Pada hari kelima serta ketujuh diduga sudah memasuki fase stationer. Fase stasioner dapat ditandai dengan berkurangnya jumlah nutrient terutama glukosa. Fermentasi pada hari keempat juga diperoleh pada fermentasi
Eucheuma cottonii dengan rendemen etanol sebesar 2.20% (v/v) (Setyaningsih et al (2012). Tingginya rendemen etanol pada hari keempat sebesar
9.70% juga diperoleh pada fermentasi alga Spirogyra dengan S. cerevisiae
(Sulfahri et al. 2011) sedangkan fermentasi selama enam hari pada limbah K. alvarezii menghasilkan etanol tertinggi sebesar 4.15% (Devis 2008).
Penurunan rendemen etanol setelah hari keempat diduga disebabkan S. cerevisiae mengalami stress akibat berkurangnya nutrisi pada hidrolisat limbah karagenan K. alvarezii Dotty. Menurut Jorgensen et al. (2009), kekurangan nitrogen pada S. cerevisiae selama fermentasi dapat menyebabkan penghambatan pertumbuhan
dan penurunan kapasitas fermentasi. Sifat pertumbuhan S. cerevisiae adalah diauxic, dimana glukosa akan dimetabolisme pertama kali kemudian sumber karbon lain, seperti galaktosa (Raamsdonk 2000).

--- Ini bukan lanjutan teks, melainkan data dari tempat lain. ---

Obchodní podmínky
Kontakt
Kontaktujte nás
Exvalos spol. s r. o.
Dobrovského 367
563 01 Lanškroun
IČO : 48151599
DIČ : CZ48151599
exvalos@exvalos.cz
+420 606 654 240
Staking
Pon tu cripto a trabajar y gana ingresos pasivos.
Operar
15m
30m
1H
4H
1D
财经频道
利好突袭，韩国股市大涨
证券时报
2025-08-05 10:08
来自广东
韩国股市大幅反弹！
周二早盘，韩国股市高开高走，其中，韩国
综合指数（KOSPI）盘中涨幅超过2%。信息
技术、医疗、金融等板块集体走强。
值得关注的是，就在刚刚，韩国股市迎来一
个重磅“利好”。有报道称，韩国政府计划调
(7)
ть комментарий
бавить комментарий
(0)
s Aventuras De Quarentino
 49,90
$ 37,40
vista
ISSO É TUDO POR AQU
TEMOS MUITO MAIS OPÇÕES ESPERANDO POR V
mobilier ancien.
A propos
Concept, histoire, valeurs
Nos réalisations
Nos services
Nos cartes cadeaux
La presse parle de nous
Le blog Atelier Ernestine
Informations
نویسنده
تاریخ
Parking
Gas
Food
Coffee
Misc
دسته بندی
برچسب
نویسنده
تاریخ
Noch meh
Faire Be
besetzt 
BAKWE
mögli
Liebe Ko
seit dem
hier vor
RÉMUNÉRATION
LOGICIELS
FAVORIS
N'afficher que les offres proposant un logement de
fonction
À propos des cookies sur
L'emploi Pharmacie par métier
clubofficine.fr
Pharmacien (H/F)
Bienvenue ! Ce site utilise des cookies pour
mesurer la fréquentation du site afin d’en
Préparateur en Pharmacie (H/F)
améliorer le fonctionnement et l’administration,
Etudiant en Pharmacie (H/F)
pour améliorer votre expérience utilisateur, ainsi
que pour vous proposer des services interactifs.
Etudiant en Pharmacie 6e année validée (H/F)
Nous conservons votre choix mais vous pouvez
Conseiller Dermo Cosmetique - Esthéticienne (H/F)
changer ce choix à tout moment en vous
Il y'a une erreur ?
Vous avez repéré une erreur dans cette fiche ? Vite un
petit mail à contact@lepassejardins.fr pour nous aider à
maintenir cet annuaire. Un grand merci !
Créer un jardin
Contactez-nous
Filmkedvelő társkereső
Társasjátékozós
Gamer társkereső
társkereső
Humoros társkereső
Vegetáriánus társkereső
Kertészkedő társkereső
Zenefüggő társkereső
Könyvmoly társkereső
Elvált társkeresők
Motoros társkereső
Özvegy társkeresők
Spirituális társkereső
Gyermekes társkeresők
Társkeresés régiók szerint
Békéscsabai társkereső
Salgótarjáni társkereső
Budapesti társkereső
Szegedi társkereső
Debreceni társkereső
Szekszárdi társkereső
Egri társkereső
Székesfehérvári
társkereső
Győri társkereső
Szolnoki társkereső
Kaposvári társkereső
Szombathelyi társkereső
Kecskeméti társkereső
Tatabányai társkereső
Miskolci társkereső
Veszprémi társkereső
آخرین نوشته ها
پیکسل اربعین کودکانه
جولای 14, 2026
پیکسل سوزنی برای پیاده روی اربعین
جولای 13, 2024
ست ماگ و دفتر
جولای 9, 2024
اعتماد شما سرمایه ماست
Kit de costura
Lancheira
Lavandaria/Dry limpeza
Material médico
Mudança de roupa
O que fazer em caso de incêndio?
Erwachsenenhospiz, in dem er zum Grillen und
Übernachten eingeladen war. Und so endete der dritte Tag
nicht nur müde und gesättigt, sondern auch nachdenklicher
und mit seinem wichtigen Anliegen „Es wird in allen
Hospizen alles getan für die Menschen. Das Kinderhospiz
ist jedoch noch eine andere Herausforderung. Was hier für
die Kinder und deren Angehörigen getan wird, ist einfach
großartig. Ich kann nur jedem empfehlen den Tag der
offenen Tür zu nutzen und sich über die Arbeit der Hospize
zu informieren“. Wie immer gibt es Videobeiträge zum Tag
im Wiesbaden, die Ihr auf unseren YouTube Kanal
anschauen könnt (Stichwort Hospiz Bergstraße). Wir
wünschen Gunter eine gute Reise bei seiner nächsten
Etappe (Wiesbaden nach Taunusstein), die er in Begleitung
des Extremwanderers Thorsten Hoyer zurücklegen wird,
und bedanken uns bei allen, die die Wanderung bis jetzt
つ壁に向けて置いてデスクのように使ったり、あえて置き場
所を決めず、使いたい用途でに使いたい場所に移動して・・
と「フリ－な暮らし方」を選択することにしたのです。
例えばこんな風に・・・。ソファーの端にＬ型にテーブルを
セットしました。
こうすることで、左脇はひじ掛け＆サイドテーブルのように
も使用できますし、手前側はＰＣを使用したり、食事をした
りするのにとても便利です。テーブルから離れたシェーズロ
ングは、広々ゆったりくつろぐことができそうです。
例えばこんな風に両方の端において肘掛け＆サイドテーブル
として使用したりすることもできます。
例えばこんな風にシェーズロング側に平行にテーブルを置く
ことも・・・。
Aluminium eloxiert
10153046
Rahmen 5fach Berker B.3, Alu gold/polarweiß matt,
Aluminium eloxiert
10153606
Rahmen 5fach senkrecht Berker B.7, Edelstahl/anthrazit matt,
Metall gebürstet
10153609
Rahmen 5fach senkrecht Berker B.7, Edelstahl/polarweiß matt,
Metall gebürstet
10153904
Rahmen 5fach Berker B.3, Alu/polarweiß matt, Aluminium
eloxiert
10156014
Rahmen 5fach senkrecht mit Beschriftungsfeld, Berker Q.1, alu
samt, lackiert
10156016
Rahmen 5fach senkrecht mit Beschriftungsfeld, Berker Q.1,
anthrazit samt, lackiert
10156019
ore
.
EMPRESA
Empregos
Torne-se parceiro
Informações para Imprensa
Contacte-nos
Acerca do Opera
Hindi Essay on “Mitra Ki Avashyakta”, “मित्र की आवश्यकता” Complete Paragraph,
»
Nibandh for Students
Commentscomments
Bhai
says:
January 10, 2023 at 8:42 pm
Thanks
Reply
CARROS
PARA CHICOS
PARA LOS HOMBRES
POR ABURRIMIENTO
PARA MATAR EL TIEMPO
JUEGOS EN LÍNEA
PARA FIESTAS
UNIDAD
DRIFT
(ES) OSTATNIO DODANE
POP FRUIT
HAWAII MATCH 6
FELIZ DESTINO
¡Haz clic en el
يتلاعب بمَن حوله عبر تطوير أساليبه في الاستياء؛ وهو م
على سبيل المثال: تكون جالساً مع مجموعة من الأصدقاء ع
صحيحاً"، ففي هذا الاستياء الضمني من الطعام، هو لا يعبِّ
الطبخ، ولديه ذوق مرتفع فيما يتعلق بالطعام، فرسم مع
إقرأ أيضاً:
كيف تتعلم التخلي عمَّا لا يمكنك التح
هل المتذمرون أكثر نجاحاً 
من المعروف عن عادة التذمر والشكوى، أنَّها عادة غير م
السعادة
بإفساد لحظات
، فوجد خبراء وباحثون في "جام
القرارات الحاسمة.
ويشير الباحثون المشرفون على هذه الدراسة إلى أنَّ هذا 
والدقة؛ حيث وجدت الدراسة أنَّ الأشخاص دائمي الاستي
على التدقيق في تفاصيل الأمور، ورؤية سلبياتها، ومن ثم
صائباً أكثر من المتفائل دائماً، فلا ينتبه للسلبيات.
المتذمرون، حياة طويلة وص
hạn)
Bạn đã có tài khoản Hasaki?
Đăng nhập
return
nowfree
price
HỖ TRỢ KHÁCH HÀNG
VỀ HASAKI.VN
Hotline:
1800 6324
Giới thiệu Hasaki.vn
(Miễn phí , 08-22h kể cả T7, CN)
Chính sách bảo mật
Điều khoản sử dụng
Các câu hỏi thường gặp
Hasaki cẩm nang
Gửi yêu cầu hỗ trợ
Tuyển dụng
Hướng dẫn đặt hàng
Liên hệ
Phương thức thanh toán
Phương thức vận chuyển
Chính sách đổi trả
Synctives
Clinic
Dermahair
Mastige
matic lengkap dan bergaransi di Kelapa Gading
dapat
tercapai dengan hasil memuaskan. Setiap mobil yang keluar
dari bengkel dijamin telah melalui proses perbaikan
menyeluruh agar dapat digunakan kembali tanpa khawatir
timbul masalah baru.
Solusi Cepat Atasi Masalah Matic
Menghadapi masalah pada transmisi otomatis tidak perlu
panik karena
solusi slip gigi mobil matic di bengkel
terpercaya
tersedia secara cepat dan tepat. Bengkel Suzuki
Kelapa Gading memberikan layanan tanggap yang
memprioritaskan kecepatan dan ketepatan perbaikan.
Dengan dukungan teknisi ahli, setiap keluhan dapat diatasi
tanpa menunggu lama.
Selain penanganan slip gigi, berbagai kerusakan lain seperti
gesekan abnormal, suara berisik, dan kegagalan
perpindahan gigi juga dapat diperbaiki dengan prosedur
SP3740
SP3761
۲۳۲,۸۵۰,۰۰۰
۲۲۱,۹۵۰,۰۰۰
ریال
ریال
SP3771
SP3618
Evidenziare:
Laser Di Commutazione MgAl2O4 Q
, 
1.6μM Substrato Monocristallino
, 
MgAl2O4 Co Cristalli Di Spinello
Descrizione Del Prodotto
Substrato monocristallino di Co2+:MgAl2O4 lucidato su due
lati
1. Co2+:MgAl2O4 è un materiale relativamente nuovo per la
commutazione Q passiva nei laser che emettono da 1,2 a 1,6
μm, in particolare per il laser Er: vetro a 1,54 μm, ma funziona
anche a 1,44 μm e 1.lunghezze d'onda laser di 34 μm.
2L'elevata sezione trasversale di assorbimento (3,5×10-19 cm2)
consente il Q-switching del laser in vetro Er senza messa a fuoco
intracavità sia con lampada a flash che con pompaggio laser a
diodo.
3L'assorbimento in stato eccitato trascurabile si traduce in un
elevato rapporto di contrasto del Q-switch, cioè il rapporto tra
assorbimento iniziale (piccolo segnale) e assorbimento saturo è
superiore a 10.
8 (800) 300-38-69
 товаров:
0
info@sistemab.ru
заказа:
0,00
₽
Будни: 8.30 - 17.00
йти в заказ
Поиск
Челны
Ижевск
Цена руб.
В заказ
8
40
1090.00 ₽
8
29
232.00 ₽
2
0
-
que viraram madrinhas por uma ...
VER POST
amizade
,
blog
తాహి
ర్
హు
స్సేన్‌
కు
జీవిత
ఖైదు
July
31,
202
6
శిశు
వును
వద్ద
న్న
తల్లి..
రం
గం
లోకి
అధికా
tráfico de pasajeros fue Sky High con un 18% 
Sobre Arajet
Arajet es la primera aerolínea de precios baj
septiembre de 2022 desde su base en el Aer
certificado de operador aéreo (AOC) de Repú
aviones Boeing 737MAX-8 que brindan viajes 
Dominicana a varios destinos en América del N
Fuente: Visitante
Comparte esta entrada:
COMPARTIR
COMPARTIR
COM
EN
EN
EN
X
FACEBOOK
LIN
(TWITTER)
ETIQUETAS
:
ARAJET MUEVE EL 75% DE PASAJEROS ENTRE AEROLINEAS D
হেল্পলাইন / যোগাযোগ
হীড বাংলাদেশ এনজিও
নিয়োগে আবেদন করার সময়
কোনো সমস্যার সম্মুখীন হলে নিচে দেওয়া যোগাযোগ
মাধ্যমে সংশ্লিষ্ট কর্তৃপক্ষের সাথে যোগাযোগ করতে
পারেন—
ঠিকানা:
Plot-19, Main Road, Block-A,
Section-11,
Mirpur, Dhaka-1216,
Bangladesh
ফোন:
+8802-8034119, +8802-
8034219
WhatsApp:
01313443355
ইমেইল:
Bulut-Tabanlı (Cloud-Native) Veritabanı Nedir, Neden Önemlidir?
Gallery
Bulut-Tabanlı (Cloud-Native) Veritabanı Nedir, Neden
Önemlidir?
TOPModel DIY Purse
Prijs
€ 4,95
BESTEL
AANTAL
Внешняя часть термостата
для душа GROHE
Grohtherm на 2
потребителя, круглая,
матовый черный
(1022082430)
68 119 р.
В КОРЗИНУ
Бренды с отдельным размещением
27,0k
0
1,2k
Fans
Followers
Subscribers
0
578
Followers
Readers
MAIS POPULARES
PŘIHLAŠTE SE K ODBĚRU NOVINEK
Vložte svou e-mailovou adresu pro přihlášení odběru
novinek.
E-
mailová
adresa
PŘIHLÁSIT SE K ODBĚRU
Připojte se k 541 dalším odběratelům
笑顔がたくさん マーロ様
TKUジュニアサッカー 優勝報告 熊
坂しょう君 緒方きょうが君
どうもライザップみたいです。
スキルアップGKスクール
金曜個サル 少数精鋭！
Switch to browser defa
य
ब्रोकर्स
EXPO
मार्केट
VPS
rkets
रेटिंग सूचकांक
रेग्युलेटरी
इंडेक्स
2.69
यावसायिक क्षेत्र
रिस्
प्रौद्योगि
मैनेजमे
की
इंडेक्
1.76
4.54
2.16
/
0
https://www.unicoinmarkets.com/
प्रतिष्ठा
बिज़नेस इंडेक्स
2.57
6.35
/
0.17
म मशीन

Konsumsi glukosa selama empat hari fermentasi lebih tinggi dibandingkan dengan konsumsi galaktosa masing-masing sebesar 24.32 dan 20.55%. Hal ini diduga berhubungan dengan sifat S. cerevisiae dalam memetabolisme monosakarida. Saccharomyces cerevisiae diketahui dapat tumbuh pada media yang mengandung campuran glukosa dan sumber karbon lainnya seperti galaktosa, sukrosa, maltosa, dan etanol. Sifat pertumbuhan S. cerevisiae adalah diauxic, dimana glukosa akan dimetabolisme pertama kali kemudian sumber karbon lain, seperti galaktosa (Raamsdonk 2000).
40
Jenis alkohol yang diperoleh pada fermentasi limbah karagenan K. alvarezii Dottyberupa etanol. Kadar etanol yang dihasilkan selama empat hari
fermentasi sebesar 4.78%, sedangkan kadar metanol dan propanol tidak terdeteksi. Saccharomyces cerevisiae mampu menggunakan galaktosa dalam menghasilkan
bioetanol (Goh dan Lee 2010). Mekanisme pembentukan etanol oleh S. cerevisiae berjalan melalui jalur EMP Pathway atau glikolisis. Hasil dari
EMP adalah memecah glukosa menjadi dua molekul piruvat dimana S. cerevisiae akan menghasilkan enzim galactokinase, galactose-1-phosphate
uridyltransferase, dan uridine diphosphoglucose-4-epimerase melalui Leloir Pathway (Goh dan Lee 2010; Jang et al. 2012). Setelah galaktosa diubah menjadi glucose-6-phosphate, selanjutnya akan diubah menjadi etanol melalui glycolitic pathway (Moat et al. 2002).